Producers understand how important it is to maintain and improve the ability of females to calve, through increased pelvic area and other factors. 
CEM EPDs reflect the total difference in a sire’s daughters’ ability to calve unassisted. Those daughters’ assistance rate is due to both direct and maternal effects. Sires with greater CED transmit half that advantage to their daughters, and that in turn influences the size of the daughters’ calves. 

The CEM EPD combines the CED value with the maternal-only effect from the genetic evaluation, using the following equation, CEM EPD = ½ CED EPD + MCE EPD, where MCE EPD is the maternal-only effect on calving ease. So CEM is not a maternal-only calving ease prediction, instead it combines direct and maternal effects to predict the rate of observed calving difficulty in a sire’s daughters.

While the maternal-only value is not printed in beef genetic evaluation results, it can be determined with some simple algebra in a spreadsheet:
MCE EPD = CEM EPD – ½ CED EPD

It might be interesting for Angus breeders who want to emphasize maternal calving ability to look at this value on their artificial insemination (AI) sires. A bull that is exceptionally high for CED can have an average or better CEM EPD, while the true maternal effect his daughters express is rather unfavorable.
The graph (above) shows Angus genetic trends for several calving-related traits over the last 15 years. 
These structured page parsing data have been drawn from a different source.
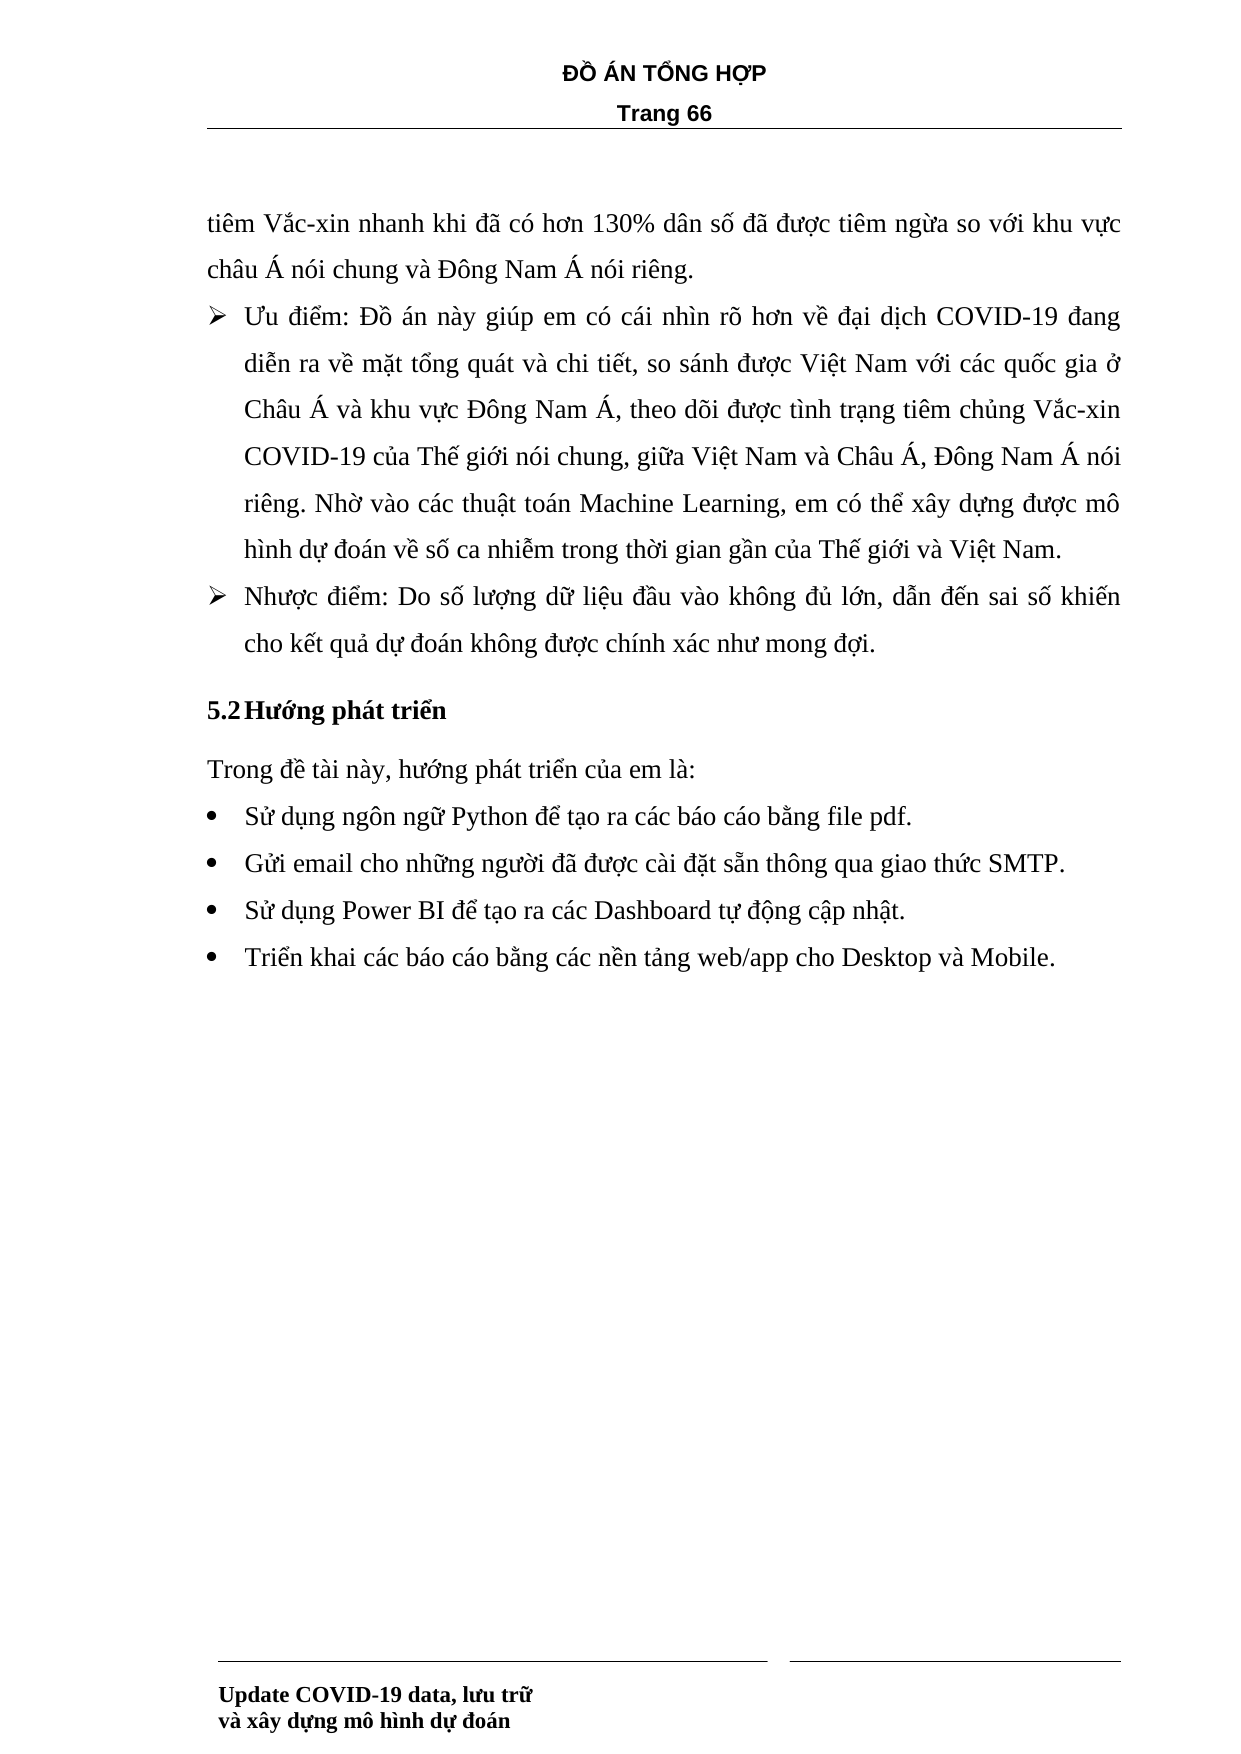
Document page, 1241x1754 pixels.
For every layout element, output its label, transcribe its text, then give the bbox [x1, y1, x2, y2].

list Ưu điểm: Đồ án này giúp em có cái nhìn rõ hơn về đại dịch COVID-19 đang diễn ra về mặt tổng quát và chi tiết, so sánh được Việt Nam với các quốc gia ở Châu Á và khu vực Đông Nam Á, theo dõi được tình trạng tiêm chủng Vắc-xin COVID-19 của Thế giới nói chung, giữa Việt Nam và Châu Á, Đông Nam Á nói riêng. Nhờ vào các thuật toán Machine Learning, em có thể xây dựng được mô hình dự đoán về số ca nhiễm trong thời gian gần của Thế giới và Việt Nam. [207, 300, 1122, 565]
list Sử dụng Power BI để tạo ra các Dashboard tự động cập nhật. [207, 894, 1122, 925]
list Nhược điểm: Do số lượng dữ liệu đầu vào không đủ lớn, dẫn đến sai số khiến cho kết quả dự đoán không được chính xác như mong đợi. [207, 580, 1122, 658]
list Sử dụng ngôn ngữ Python để tạo ra các báo cáo bằng file pdf. [207, 800, 1122, 832]
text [207, 207, 1122, 284]
subtitle Hướng phát triển [207, 694, 1122, 726]
text Trong đề tài này, hướng phát triển của em là: [207, 754, 1122, 785]
list Gửi email cho những người đã được cài đặt sẵn thông qua giao thức SMTP. [207, 847, 1122, 878]
list Triển khai các báo cáo bằng các nền tảng web/app cho Desktop và Mobile. [207, 941, 1122, 972]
On the left axis, average CED and CEM EPD are plotted by birth year, along with the MCE maternal-only effect on calving ease. Average BW EPD by birth year is plotted to the right axis. You can see through selection, Angus breeders have increased CED and decreased BW, but CEM and MCE are largely unchanged. The slight increase in CEM is mostly due to reduction in calf size (CED), not improved maternal ability to calve unassisted.
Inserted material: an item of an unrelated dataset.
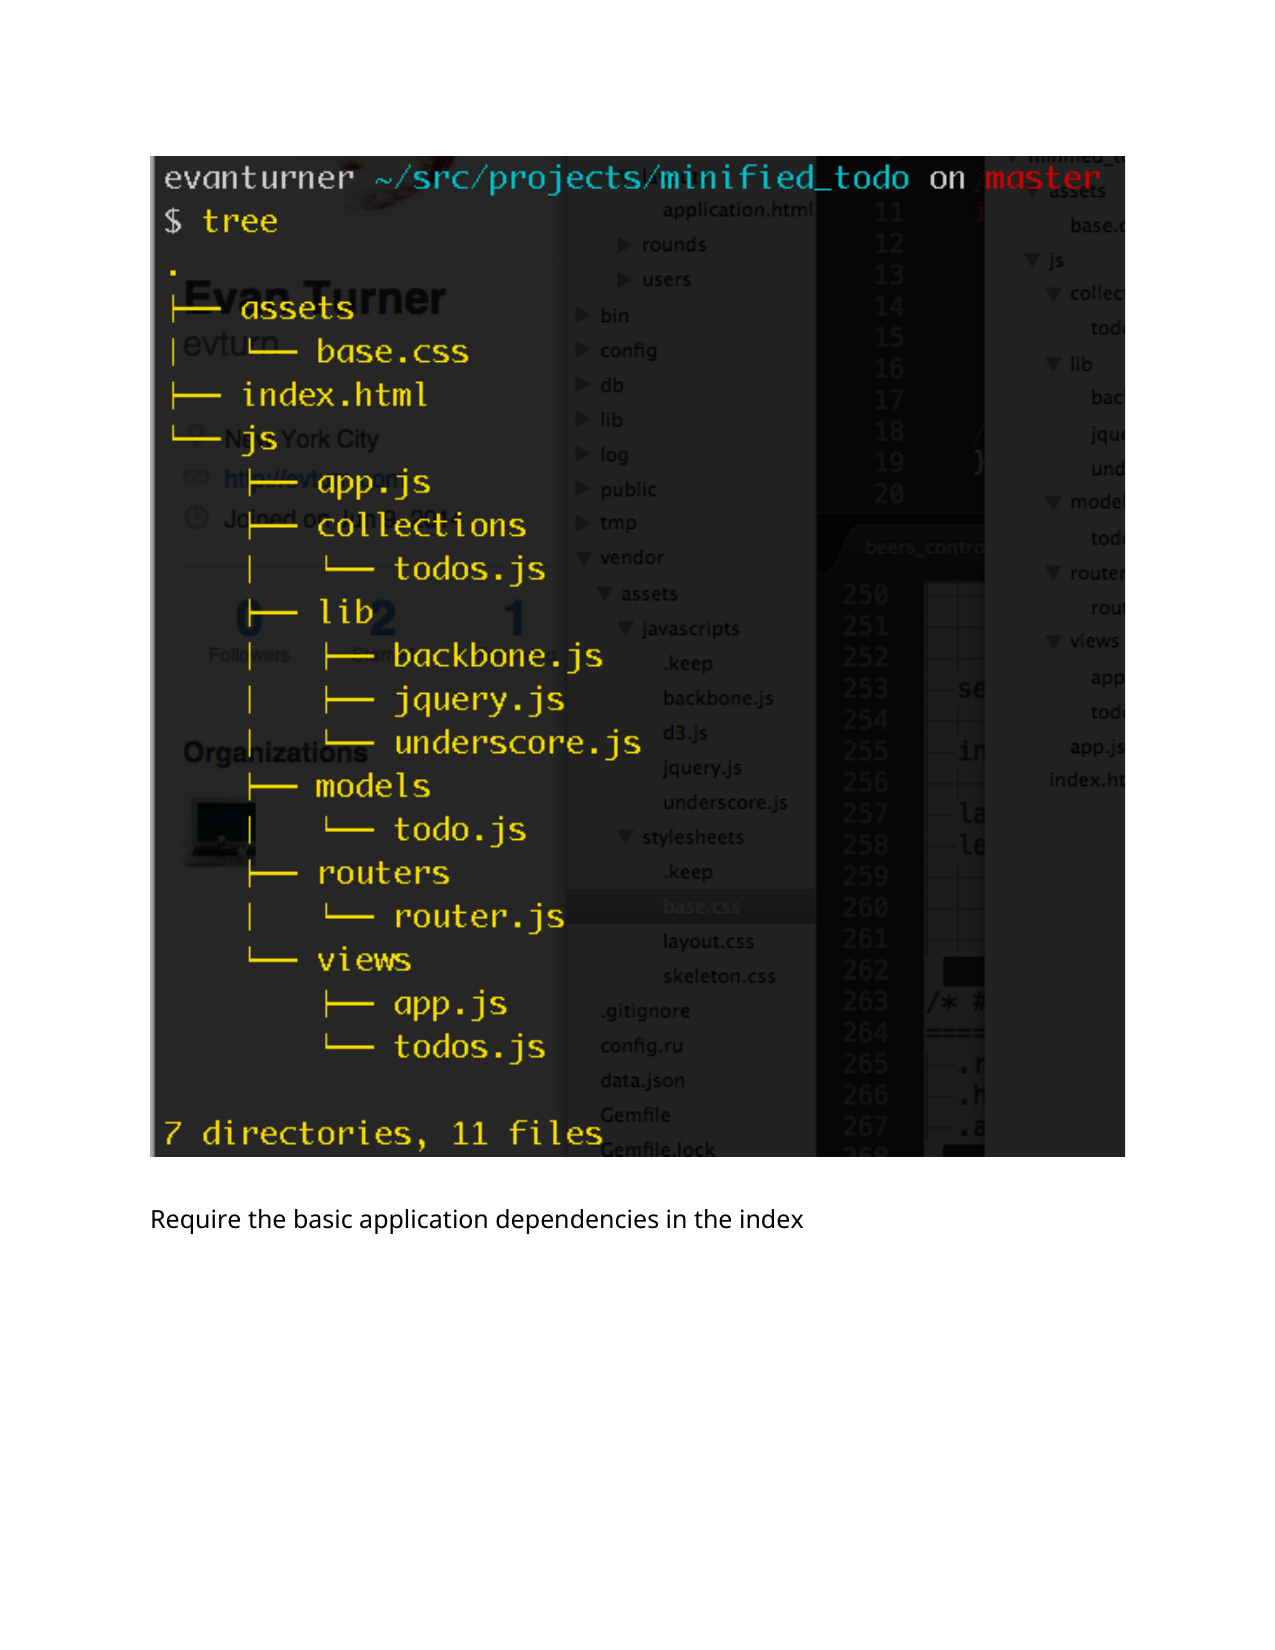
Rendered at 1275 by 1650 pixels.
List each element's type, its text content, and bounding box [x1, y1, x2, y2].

picture [150, 156, 1125, 1157]
list Require the basic application dependencies in the index [150, 1200, 1125, 1237]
Occasionally, members ask if selection for higher CED will ultimately result in reduced maternal ability to calve unassisted. In the Angus genetic evaluation, the genetic correlation between direct and maternal (only) calving ease is -0.06, very near zero. 

One wouldn’t expect selection on CED to have a significant effect on maternal calving ability. But the benefit of having a calving ease evaluation, as opposed to only birth weight, is that the maternal component of calving ease is part of the evaluation, and can be included in selection.